The conversion from a floating-point value $f$ to the corresponding unsigned normalized fixed-point value $c$ is defined by first clamping $f$ to the range $[0,1]$ , then computing

\[ c = \operatorname{convertFloatToUint} ( f \times ( 2^b - 1 ) , b ) \]

where $\operatorname{convertFloatToUint}(r,b)$ returns one of the two unsigned binary integer values with exactly $b$ bits which are closest to the floating-point value $r$ . Implementations should round to nearest. If $r$ is equal to an integer, then that integer value is returned. In particular, if $f$ is equal to 0.0 or 1.0, then $c$ must be assigned 0 or $2^b-1$ , respectively.

The conversion from a floating-point value $f$ to the corresponding signed normalized fixed-point value $c$ is performed by clamping $f$ to the range $[-1,1]$ , then computing

\[ c = \operatorname{convertFloatToInt} ( f \times ( 2^{b - 1} - 1 ) , b ) \]
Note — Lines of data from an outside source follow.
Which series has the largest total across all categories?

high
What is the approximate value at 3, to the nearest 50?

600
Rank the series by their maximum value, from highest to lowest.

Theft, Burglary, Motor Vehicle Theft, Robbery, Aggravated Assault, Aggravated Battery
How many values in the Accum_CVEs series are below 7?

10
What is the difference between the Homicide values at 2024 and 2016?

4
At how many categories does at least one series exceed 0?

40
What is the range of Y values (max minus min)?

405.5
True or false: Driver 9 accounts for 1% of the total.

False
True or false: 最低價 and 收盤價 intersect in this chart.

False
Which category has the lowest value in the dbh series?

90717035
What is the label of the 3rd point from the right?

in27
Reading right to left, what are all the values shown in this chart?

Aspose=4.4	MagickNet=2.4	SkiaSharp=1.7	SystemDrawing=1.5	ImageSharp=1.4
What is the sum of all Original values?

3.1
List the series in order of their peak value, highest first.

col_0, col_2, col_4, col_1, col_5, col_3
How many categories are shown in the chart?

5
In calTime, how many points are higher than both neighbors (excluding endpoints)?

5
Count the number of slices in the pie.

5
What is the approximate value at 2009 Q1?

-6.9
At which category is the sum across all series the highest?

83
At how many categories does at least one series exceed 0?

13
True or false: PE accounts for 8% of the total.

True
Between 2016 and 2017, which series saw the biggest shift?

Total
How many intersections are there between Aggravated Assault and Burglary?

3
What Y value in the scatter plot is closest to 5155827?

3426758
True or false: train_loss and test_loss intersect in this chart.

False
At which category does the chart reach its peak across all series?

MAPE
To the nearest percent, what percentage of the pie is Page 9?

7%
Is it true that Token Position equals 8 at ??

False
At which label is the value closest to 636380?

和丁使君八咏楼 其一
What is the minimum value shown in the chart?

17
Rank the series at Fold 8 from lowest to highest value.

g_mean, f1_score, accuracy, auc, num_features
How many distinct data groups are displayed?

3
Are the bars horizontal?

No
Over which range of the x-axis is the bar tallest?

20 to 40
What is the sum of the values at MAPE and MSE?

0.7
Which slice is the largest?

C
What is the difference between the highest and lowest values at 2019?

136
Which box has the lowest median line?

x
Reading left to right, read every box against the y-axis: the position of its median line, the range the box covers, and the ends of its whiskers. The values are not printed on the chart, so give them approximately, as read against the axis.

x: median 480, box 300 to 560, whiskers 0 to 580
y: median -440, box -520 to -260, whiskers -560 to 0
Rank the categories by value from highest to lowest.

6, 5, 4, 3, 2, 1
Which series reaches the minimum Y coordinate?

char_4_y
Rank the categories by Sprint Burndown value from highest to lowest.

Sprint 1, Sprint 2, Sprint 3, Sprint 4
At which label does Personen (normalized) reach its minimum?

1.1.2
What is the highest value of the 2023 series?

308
where $\operatorname{convertFloatToInt}(r,b)$ returns one of the two signed two’s-complement binary integer values with exactly $b$ bits which are closest to the floating-point value $r$ . Implementations should round to nearest. If $r$ is equal to an integer, then that integer value must be returned. In particular, if $f$ is equal to -1.0, 0.0, or 1.0, then $c$ must be assigned $-(2^{b-1}-1)$ , 0, or $2^{b-1}-1$ , respectively.

This equation is used everywhere that floating-point values are converted to signed normalized fixed-point.